- From: Drew McDermott <drew.mcdermott@yale.edu>
- Date: Fri, 27 Jun 2003 16:06:13 -0400 (EDT)
- To: www-rdf-rules@w3.org
Date: Thu, 26 Jun 2003 07:50:38 -0700
From: "Jones, David H" <david.h.jones@boeing.com>
Has anyone looked at the possibility of using cwm or euler as an
ontology translator? Such a capability could be used in any
environment when processing elements don't share the same
vocabulary, such as a society of agents.
An alternative is to use an FOL theorem prover, which isn't limited to
manipulating triples. Check out the OntoMerge translator, developed
here at Yale:
http://phd1.cs.yale.edu:4040/ontoMerge.html
It's an ontology-translation service with a modest library of _merged
ontologies_ (or sets of bidirectional translation rules, if you prefer
to think of it that way). For instance, the following URL
http://cs-www.cs.yale.edu/homes/ddj/ontologies/drc_bbn_gen_merging.pddl
points to a set of axioms relating two different genealogy ontologies.
The translator would use a series of mapping statements to
translate triples from one ontology to another. The translation
mechanism should support:
- Transformation based on arithmetic operators, functions.
Via procedural attachment, we can do that.
- Lookup 'tables' containing tuples; Used to convert values of one
property to values of another.
Not clear what you mean. Is a special technique required here?
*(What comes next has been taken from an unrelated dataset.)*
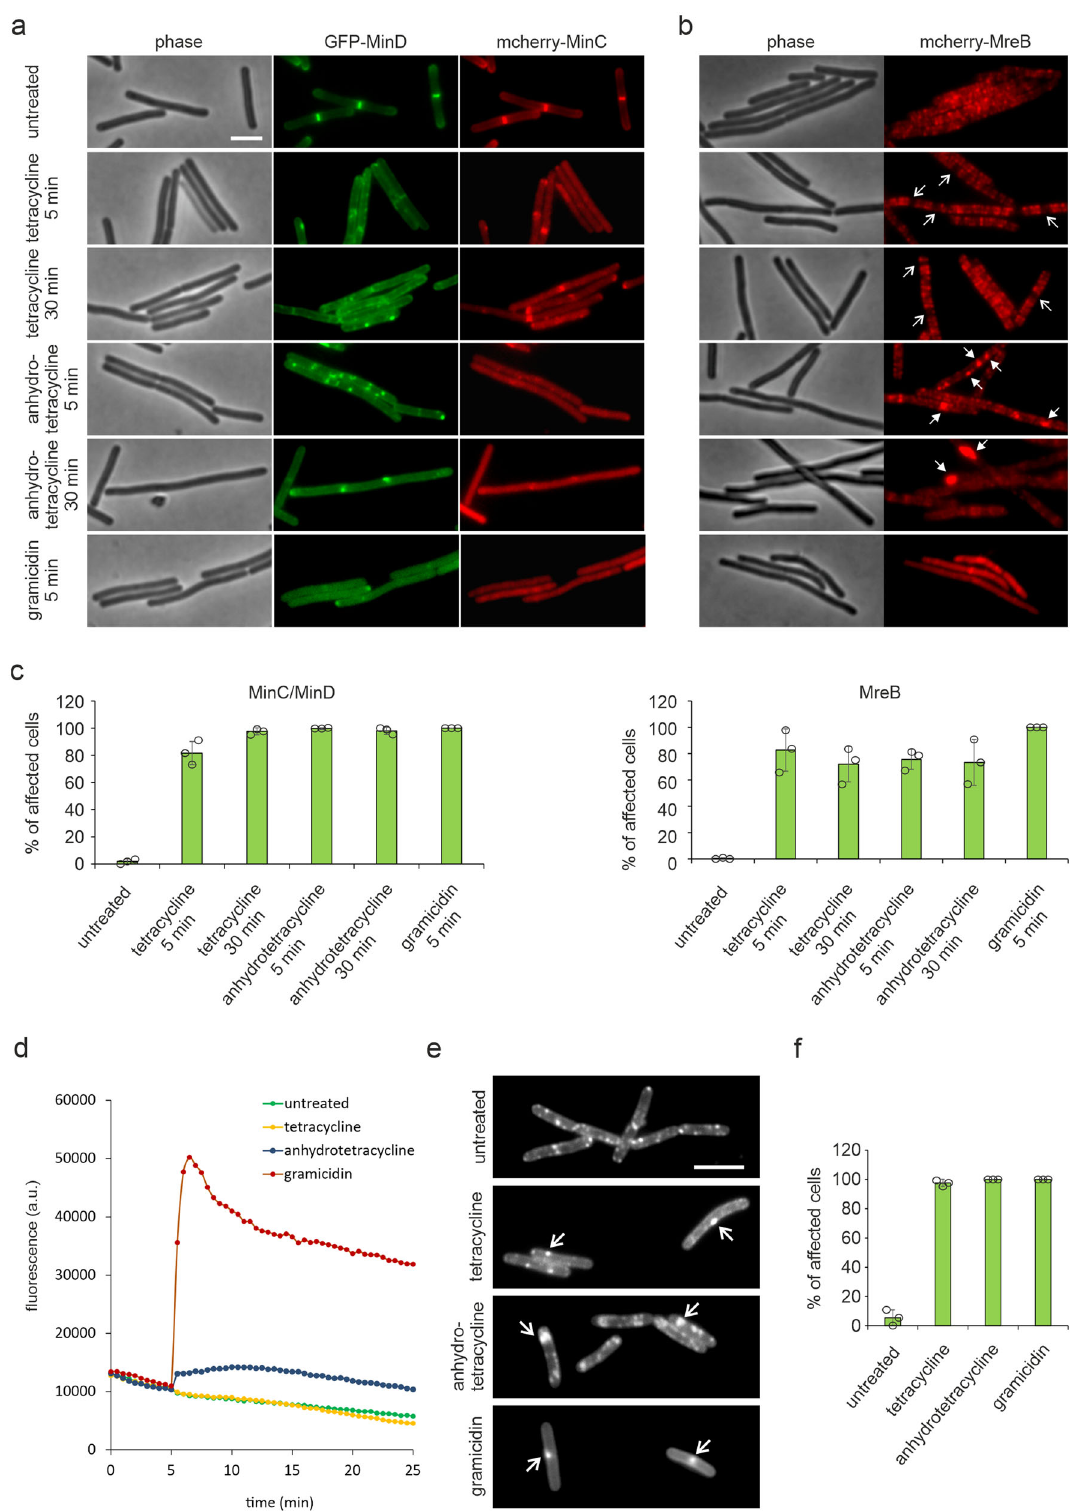
shown in Fig. 5d, no depolarization of the cell membrane was observed, even after 30 min of incubation. Anhydrotetracycline caused partial membrane depolarization. The latter effect was not due to the presence of a subset of cells that had lost their membrane potential (Supplementary Figs. 11 – 13). These results show that tetracycline disturbs the bacterial cell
- Mechanism for filtering instances so that translation only
applies to a subset of instances.
We would require a separate filtering step to extract the dataset you
really care about from a larger dataset. However, our philosophy is
that it is quite tricky to discard just the right amount of an
ontology or dataset, so we'd rather translate the whole thing. You
can then do filtering on the output.